***** DOCUMENT EXCERPT

People who visit Teotihuacan, outside of Mexico City, for the first time, often wonder if it was built by aliens. How else could humans who had nothing but stone tools construct a city with broad avenues, a main street that points to astronomical north, huge stone pyramids aligned to the sun and moon, and carvings that evoke the gods, the underworld and the mysteries of cultural cosmology?

Teotihuacan is considered by many people to be the most important pyramid complex in pre-Colombian America. Even if you have been there in the past, it's exciting to go again, to see what is "new" in the ancient ruins of what was once the Rome, Paris or Washington D.C. of its day. According to our guide, Jorge Archer, a physical anthropologist who has worked on and remains actively engaged with the site, the founders were traders, and important commercial routes passed through the city. One of their key "exports" was obsidian, which was used to make blades that were supposed to be five times sharper than a surgeon's scalpel. And they jealously guarded the trade secrets of how to make the coveted knives that were used for cooking, scraping and warfare, and were in high demand.

By around 100 C.E., a well-planned city began to emerge, and the construction of the famed pyramids of the sun and moon was underway. By 300 C.E., the sprawling city probably extended over 20 square kilometers. In about 1200 C.E., the nomadic Aztecs came through the largely abandoned site. They saw the massive stone structures and thought the gods had built it. In their language, Teotihuacan means "city of gods."

**********
***** DATA EXTRACTS

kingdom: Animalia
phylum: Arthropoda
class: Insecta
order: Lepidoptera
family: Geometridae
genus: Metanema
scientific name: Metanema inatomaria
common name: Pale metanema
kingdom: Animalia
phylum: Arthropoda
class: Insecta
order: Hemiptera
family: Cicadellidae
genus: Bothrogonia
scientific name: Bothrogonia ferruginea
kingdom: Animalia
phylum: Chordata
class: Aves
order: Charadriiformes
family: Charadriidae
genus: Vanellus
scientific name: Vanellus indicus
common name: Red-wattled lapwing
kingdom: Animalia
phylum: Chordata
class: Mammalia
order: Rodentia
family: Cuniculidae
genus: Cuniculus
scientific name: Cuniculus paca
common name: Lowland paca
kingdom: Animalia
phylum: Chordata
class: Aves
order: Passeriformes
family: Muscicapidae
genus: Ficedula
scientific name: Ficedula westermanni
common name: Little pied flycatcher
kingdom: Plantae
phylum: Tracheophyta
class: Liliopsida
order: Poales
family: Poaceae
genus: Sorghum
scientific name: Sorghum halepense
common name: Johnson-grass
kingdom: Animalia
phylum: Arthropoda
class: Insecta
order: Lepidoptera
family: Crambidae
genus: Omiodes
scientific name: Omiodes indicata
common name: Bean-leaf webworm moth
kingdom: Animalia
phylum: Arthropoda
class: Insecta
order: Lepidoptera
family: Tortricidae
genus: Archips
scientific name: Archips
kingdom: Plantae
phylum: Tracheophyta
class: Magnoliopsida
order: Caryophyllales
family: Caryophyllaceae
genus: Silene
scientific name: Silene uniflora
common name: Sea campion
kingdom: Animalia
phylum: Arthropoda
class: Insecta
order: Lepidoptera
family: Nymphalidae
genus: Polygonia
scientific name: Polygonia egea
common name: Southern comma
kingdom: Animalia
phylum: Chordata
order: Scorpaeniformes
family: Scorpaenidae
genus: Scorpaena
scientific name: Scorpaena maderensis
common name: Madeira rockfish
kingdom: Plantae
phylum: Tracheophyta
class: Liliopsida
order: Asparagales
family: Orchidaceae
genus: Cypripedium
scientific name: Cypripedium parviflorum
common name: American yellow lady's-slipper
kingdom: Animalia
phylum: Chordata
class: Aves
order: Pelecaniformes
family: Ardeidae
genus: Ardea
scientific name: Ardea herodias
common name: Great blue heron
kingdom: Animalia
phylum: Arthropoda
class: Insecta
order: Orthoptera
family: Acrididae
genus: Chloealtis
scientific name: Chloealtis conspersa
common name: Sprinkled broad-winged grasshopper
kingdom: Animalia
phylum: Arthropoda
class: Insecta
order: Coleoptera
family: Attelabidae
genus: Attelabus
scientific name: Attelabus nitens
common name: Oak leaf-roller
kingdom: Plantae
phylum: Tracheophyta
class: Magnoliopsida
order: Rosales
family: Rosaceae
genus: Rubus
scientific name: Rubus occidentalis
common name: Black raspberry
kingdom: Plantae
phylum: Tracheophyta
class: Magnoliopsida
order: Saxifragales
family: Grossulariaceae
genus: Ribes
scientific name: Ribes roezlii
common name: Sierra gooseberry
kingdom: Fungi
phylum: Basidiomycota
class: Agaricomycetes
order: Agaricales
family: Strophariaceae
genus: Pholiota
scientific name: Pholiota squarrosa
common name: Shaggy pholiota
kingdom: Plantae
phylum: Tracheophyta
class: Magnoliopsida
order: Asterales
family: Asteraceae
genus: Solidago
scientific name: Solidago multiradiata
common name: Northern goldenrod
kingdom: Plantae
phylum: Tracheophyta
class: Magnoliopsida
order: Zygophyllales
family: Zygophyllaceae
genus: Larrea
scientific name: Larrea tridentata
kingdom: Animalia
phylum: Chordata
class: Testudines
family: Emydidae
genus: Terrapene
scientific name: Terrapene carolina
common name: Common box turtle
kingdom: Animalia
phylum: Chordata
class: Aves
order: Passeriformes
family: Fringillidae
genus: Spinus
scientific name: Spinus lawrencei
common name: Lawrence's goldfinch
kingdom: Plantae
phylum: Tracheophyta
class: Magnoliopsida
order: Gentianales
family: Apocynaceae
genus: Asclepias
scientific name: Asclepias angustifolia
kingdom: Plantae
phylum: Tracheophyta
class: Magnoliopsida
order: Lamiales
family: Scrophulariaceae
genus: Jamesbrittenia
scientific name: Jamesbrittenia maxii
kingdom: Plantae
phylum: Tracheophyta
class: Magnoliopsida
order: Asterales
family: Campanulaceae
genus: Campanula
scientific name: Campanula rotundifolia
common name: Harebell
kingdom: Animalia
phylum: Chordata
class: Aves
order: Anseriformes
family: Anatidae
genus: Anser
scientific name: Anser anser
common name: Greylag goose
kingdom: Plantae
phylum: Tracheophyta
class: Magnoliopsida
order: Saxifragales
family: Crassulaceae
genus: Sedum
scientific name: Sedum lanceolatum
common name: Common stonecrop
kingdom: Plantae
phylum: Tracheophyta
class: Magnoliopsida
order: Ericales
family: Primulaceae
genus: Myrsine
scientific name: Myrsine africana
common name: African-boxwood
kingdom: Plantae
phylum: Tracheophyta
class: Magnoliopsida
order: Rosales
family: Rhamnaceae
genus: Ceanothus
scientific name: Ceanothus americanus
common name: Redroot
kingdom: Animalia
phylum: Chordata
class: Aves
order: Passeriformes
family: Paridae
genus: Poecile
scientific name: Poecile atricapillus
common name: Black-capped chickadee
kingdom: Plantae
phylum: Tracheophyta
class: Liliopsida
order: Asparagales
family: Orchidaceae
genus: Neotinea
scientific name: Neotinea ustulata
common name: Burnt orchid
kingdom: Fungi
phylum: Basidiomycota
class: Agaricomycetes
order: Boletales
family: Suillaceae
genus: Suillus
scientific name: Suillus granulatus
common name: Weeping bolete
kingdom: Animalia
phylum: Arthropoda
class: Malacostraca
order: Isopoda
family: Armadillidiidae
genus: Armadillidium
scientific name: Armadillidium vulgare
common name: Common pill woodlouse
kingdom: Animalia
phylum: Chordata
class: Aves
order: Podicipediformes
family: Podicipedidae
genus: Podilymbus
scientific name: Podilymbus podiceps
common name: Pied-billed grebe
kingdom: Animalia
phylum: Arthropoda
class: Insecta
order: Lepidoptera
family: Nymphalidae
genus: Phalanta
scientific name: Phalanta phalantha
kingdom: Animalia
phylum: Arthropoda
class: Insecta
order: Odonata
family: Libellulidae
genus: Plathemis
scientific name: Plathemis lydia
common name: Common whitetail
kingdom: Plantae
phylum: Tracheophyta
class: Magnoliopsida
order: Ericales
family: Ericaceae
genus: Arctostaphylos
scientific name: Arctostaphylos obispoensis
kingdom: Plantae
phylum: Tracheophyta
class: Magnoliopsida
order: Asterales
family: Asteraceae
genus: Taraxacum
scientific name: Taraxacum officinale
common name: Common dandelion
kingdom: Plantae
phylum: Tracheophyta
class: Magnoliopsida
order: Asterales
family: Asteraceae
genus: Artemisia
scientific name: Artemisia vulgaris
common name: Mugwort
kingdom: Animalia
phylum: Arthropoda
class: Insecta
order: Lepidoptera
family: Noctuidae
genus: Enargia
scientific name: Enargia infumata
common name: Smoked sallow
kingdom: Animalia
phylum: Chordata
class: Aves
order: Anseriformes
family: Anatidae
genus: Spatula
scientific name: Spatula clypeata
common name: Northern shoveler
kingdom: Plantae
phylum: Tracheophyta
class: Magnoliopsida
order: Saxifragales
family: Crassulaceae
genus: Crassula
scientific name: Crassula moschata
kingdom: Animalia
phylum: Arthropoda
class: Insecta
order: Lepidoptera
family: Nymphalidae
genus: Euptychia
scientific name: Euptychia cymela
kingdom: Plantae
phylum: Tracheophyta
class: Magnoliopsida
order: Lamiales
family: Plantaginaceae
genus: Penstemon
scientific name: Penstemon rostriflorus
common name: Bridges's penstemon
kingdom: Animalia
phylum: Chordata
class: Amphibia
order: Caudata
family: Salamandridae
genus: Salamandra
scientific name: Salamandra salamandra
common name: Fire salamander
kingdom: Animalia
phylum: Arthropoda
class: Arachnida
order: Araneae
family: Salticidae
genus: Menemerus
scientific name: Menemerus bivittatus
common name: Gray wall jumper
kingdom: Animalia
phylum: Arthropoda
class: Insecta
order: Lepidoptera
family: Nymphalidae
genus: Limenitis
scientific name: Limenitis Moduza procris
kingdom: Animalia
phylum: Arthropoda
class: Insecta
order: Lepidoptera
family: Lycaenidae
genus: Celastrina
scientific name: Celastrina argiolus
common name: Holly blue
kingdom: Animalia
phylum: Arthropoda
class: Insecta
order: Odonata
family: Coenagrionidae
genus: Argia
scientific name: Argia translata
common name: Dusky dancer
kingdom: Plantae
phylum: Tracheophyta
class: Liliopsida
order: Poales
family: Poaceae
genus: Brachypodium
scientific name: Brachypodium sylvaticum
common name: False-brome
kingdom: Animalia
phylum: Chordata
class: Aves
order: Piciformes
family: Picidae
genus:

**********

### REQUIREMENT
Reproduce the full passage about Teotihuacan above, word for word.

### SOLUTION FOR THIS EXERCISE
People who visit Teotihuacan, outside of Mexico City, for the first time, often wonder if it was built by aliens. How else could humans who had nothing but stone tools construct a city with broad avenues, a main street that points to astronomical north, huge stone pyramids aligned to the sun and moon, and carvings that evoke the gods, the underworld and the mysteries of cultural cosmology?

Teotihuacan is considered by many people to be the most important pyramid complex in pre-Colombian America. Even if you have been there in the past, it's exciting to go again, to see what is "new" in the ancient ruins of what was once the Rome, Paris or Washington D.C. of its day. According to our guide, Jorge Archer, a physical anthropologist who has worked on and remains actively engaged with the site, the founders were traders, and important commercial routes passed through the city. One of their key "exports" was obsidian, which was used to make blades that were supposed to be five times sharper than a surgeon's scalpel. And they jealously guarded the trade secrets of how to make the coveted knives that were used for cooking, scraping and warfare, and were in high demand.

By around 100 C.E., a well-planned city began to emerge, and the construction of the famed pyramids of the sun and moon was underway. By 300 C.E., the sprawling city probably extended over 20 square kilometers. In about 1200 C.E., the nomadic Aztecs came through the largely abandoned site. They saw the massive stone structures and thought the gods had built it. In their language, Teotihuacan means "city of gods."